So much for the opensource !

 *Quote:*   

> Yesterday, news broke that Google has been stealth downloading audio listeners onto every computer that runs Chrome, and transmits audio data back to Google. Effectively, this means that Google had taken itself the right to listen to every conversation in every room that runs Chrome somewhere, without any kind of consent from the people eavesdropped on. In official statements, Google shrugged off the practice with what amounts to “we can do that”.
> 
> It looked like just another bug report. "When I start Chromium, it downloads something." Followed by strange status information that notably included the lines "Microphone: Yes" and "Audio Capture Allowed: Yes".

 

https://www.privateinternetaccess.com/blog/2015/06/google-chrome-listening-in-to-your-room-shows-the-importance-of-privacy-defense-in-depth/

----------

## frank9999

https://forums.gentoo.org/viewtopic-t-1020756.html

 :Wink: 

----------

## frank9999

@szatox @eccerr0r

These are some interesting approaches.

@The Doctor

Yes it fixed for now. 

But with a little forethought you can say, such a thing will happen again. 
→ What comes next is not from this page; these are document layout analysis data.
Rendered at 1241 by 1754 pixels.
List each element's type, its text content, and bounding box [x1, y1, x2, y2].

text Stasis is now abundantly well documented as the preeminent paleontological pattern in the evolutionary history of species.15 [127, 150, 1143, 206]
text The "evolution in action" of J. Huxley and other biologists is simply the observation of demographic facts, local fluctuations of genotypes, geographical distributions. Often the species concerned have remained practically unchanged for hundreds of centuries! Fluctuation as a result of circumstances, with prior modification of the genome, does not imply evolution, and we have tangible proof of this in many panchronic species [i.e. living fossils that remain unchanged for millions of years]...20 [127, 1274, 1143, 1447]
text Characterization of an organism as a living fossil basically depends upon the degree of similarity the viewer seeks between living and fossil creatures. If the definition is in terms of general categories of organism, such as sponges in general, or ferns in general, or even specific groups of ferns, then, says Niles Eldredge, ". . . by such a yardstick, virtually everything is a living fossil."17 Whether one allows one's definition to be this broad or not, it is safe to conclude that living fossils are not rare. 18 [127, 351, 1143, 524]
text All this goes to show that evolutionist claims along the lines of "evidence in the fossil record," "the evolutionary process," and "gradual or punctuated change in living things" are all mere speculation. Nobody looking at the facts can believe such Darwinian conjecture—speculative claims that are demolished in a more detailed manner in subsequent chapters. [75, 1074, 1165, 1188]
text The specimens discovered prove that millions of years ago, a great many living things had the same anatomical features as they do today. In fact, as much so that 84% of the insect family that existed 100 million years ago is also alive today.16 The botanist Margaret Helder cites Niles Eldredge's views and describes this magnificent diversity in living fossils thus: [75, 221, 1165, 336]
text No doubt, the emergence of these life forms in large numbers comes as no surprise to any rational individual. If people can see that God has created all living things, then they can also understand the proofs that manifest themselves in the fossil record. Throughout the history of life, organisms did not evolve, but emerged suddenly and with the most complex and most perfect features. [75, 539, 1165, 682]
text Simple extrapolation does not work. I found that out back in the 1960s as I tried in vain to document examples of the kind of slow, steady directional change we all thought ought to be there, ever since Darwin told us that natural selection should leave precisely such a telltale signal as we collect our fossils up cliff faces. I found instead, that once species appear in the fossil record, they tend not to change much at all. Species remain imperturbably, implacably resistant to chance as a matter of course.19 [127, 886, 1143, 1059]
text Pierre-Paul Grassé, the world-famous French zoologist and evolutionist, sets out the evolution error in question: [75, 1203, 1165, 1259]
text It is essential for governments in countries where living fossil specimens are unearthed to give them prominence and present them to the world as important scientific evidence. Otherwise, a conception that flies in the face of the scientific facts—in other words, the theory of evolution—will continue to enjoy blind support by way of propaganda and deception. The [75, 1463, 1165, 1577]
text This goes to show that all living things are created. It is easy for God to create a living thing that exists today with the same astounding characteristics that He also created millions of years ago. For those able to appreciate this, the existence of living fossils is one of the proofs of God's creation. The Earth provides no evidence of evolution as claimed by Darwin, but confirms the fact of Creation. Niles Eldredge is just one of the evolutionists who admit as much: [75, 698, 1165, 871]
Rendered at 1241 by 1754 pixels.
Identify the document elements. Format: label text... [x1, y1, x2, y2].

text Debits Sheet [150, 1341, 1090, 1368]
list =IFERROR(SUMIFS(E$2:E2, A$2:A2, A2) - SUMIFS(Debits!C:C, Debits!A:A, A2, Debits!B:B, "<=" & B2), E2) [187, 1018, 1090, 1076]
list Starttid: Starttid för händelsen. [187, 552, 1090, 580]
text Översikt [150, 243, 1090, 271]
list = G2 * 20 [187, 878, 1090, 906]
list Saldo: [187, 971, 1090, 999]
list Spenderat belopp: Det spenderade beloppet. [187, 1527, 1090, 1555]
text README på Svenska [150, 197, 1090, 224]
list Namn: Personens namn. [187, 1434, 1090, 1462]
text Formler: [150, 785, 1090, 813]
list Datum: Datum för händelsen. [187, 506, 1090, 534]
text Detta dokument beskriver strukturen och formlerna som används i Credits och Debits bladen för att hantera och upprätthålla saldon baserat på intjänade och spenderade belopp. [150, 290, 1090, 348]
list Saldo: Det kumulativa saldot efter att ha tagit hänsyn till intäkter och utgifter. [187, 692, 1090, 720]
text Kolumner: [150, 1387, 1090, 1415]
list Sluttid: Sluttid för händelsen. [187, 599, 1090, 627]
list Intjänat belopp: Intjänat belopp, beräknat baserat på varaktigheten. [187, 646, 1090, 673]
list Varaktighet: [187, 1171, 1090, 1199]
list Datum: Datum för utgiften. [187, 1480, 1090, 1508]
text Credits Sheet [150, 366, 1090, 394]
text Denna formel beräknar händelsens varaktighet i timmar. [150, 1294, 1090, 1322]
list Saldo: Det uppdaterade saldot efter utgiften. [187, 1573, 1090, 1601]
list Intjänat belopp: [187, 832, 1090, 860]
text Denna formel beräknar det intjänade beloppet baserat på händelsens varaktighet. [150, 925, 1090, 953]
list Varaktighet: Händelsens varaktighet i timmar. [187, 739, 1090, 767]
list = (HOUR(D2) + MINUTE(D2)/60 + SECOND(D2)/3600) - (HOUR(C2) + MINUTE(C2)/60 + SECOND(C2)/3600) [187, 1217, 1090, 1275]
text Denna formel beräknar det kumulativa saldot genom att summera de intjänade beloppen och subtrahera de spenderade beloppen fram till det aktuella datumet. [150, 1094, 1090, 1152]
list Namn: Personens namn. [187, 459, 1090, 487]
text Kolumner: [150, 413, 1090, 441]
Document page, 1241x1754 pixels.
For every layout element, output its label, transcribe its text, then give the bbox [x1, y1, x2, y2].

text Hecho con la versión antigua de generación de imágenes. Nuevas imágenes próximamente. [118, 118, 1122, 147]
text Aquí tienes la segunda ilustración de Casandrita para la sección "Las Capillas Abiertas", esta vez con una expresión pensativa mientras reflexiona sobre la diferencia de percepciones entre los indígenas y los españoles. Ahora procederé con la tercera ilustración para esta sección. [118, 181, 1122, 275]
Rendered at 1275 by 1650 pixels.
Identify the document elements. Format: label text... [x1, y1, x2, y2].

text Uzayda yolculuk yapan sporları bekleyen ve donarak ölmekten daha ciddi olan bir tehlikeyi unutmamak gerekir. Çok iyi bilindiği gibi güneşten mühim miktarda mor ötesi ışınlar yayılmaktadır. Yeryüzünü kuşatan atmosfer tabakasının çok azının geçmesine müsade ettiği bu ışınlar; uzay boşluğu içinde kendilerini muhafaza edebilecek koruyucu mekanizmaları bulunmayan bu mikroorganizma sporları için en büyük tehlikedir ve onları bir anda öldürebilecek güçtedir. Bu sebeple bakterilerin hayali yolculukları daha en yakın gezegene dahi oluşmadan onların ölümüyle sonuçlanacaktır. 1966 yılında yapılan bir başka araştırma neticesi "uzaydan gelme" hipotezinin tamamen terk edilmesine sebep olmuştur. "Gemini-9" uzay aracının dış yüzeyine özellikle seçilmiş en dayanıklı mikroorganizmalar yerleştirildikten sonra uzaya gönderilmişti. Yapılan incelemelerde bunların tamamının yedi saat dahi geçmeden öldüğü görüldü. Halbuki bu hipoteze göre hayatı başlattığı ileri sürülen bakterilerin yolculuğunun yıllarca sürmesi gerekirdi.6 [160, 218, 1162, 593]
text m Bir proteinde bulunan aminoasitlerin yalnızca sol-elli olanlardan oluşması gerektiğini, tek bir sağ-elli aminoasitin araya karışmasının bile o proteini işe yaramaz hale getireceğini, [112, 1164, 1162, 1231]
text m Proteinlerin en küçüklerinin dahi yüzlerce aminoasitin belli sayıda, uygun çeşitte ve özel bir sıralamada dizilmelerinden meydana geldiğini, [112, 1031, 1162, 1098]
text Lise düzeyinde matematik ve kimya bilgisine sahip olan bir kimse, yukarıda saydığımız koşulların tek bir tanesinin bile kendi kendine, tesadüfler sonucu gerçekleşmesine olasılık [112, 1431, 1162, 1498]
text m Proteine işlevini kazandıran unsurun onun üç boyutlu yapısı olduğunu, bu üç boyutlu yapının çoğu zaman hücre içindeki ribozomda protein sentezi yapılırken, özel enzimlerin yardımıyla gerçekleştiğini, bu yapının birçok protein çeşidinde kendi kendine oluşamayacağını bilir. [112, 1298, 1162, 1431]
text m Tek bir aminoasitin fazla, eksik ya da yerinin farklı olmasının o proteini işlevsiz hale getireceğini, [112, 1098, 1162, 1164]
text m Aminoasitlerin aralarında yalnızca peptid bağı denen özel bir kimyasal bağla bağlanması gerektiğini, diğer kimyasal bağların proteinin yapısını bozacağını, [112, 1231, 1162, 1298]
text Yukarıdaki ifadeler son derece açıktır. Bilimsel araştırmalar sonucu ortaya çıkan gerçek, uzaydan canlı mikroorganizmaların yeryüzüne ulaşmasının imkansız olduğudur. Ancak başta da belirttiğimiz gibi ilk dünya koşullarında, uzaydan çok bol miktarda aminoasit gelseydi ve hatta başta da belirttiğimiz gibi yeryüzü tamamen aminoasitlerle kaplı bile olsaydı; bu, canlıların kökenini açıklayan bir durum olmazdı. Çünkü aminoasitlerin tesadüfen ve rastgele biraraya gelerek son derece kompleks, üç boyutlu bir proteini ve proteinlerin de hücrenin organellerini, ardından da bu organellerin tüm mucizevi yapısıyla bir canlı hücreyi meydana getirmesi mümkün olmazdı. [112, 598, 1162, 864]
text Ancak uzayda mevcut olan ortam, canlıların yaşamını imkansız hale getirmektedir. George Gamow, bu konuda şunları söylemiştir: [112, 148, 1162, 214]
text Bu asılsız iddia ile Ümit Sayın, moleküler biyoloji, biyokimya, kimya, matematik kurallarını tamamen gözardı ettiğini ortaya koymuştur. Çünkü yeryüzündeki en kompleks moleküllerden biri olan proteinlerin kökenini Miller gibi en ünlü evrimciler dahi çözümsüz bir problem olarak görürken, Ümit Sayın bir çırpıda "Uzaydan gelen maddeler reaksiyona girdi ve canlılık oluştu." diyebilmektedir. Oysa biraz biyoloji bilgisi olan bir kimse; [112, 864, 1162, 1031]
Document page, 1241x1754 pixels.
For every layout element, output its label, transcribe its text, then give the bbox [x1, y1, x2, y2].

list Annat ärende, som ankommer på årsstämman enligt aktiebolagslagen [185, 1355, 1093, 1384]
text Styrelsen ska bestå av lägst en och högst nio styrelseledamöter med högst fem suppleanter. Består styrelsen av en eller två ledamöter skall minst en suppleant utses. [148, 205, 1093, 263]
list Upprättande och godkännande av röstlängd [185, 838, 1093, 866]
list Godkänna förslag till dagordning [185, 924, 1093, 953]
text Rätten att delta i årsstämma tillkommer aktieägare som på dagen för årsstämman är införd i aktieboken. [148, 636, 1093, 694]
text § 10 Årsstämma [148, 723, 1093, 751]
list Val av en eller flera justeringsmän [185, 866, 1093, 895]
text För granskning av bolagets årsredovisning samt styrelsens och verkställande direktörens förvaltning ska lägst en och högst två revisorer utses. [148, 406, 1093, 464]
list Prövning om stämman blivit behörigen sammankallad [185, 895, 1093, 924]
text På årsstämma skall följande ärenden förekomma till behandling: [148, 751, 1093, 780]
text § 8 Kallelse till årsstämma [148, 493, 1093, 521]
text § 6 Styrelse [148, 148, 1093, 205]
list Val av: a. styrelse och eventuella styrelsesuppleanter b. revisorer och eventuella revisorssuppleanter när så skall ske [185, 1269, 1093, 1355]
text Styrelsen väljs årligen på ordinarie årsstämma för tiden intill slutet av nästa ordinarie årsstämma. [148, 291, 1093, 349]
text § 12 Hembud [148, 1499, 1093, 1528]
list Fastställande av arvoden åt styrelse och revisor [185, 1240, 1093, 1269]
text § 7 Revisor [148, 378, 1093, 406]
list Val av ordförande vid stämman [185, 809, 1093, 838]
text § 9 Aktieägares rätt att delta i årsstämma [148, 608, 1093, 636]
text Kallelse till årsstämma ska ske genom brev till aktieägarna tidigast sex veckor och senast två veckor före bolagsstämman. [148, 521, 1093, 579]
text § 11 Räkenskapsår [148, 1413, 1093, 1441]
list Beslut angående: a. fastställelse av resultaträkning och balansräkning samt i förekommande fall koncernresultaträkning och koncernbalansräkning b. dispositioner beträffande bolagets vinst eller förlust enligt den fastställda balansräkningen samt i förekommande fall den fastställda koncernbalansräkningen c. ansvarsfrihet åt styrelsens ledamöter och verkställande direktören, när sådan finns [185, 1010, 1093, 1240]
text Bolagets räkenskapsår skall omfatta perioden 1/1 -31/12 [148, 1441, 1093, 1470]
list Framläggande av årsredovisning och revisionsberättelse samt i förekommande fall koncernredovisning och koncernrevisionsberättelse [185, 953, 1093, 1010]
Whether intended or due to an error.

The only effective measure is therefore to prevent.

----------

## eccerr0r

I hope we don't have to get to the day we have to run on machines that "don't have sound cards"... meaning, a VM with either no sound or fake sound card that's always silent.

----------

## The Doctor

 *frank9999 wrote:*   

> @The Doctor
> 
> Yes it fixed for now. 
> 
> But with a little forethought you can say, such a thing will happen again. 
> ...

 Unfortunately true for everything. Constant vigilance is the price we pay for free software.

----------

## desultory

Merged two posts.

----------